[Start Passage shown]

From 2d607ee6469c5a7b3ba00f87ecf09c3b7a732b1d Mon Sep 17 00:00:00 2001
From: Maryla <maryla@google.com>
Date: Wed, 1 Jun 2022 15:38:44 +0200
Subject: [PATCH] sharpyuv: increase precision of gamma<->linear conversion

Change-Id: I261bae3628315bda4ec0dafb8798c7512dd03a36
---
 Android.mk                |   1 +
 Makefile.vc               |   1 +
 build.gradle              |   1 +
 makefile.unix             |   1 +
 sharpyuv/Makefile.am      |   1 +
 sharpyuv/sharpyuv.c       | 139 ++++++--------------------------------
 sharpyuv/sharpyuv_gamma.c | 114 +++++++++++++++++++++++++++++++
 sharpyuv/sharpyuv_gamma.h |  35 ++++++++++
 8 files changed, 173 insertions(+), 120 deletions(-)
 create mode 100644 sharpyuv/sharpyuv_gamma.c
 create mode 100644 sharpyuv/sharpyuv_gamma.h

diff --git a/Android.mk b/Android.mk
index 06a80f45..85ba5c6b 100644
--- a/Android.mk
+++ b/Android.mk
@@ -37,6 +37,7 @@ sharpyuv_srcs := \
     sharpyuv/sharpyuv.c \
     sharpyuv/sharpyuv_csp.c \
     sharpyuv/sharpyuv_dsp.c \
+    sharpyuv/sharpyuv_gamma.c \
     sharpyuv/sharpyuv_neon.$(NEON) \
     sharpyuv/sharpyuv_sse2.c \
 
diff --git a/Makefile.vc b/Makefile.vc
index f13bf4e6..f2541097 100644
--- a/Makefile.vc
+++ b/Makefile.vc
@@ -178,6 +178,7 @@ SHARPYUV_OBJS = \
     $(DIROBJ)\sharpyuv\sharpyuv.obj \
     $(DIROBJ)\sharpyuv\sharpyuv_csp.obj \
     $(DIROBJ)\sharpyuv\sharpyuv_dsp.obj \
+    $(DIROBJ)\sharpyuv\sharpyuv_gamma.obj \
     $(DIROBJ)\sharpyuv\sharpyuv_neon.obj \
     $(DIROBJ)\sharpyuv\sharpyuv_sse2.obj \
 
diff --git a/build.gradle b/build.gradle
index ed2b1b4c..13202a85 100644
--- a/build.gradle
+++ b/build.gradle
@@ -109,6 +109,7 @@ model {
             include "sharpyuv.c"

[End Passage shown]
[Start Data]

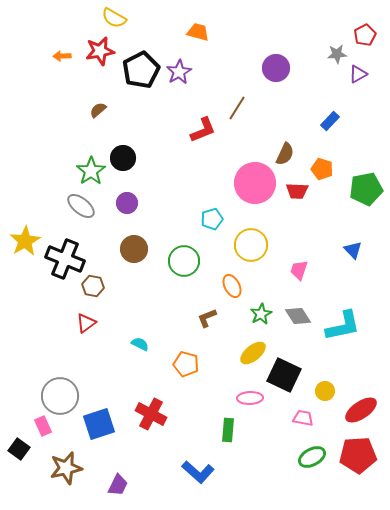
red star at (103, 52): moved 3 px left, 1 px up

[End Data]

Set tasks:
1. According to its subject line, what does the sharpyuv patch increase?
2. Pick up the sharpyuv patch after its last line and continue it.
The data plays no part in this work.

The results:
1. The precision of the gamma<->linear conversion.

2.
             include "sharpyuv_csp.c"
             include "sharpyuv_dsp.c"
+            include "sharpyuv_gamma.c"
             include "sharpyuv_neon.c"
             include "sharpyuv_sse2.c"
             srcDir "src/dec"
diff --git a/makefile.unix b/makefile.unix
index 2e067a22..73e1cfe8 100644
--- a/makefile.unix
+++ b/makefile.unix
@@ -129,6 +129,7 @@ SHARPYUV_OBJS = \
     sharpyuv/sharpyuv.o \
     sharpyuv/sharpyuv_csp.o \
     sharpyuv/sharpyuv_dsp.o \
+    sharpyuv/sharpyuv_gamma.o \
     sharpyuv/sharpyuv_neon.o \
     sharpyuv/sharpyuv_sse2.o \
 
diff --git a/sharpyuv/Makefile.am b/sharpyuv/Makefile.am
index 8bc6c773..a2297a76 100644
--- a/sharpyuv/Makefile.am
+++ b/sharpyuv/Makefile.am
@@ -22,6 +22,7 @@ libsharpyuv_neon_la_CFLAGS = $(AM_CFLAGS) $(NEON_FLAGS)
 libsharpyuv_la_SOURCES =
 libsharpyuv_la_SOURCES += sharpyuv_csp.c sharpyuv_csp.h
 libsharpyuv_la_SOURCES += sharpyuv_dsp.c sharpyuv_dsp.h
+libsharpyuv_la_SOURCES += sharpyuv_gamma.c sharpyuv_gamma.h
 libsharpyuv_la_SOURCES += sharpyuv.c sharpyuv.h
 
 libsharpyuv_la_CPPFLAGS = $(AM_CPPFLAGS)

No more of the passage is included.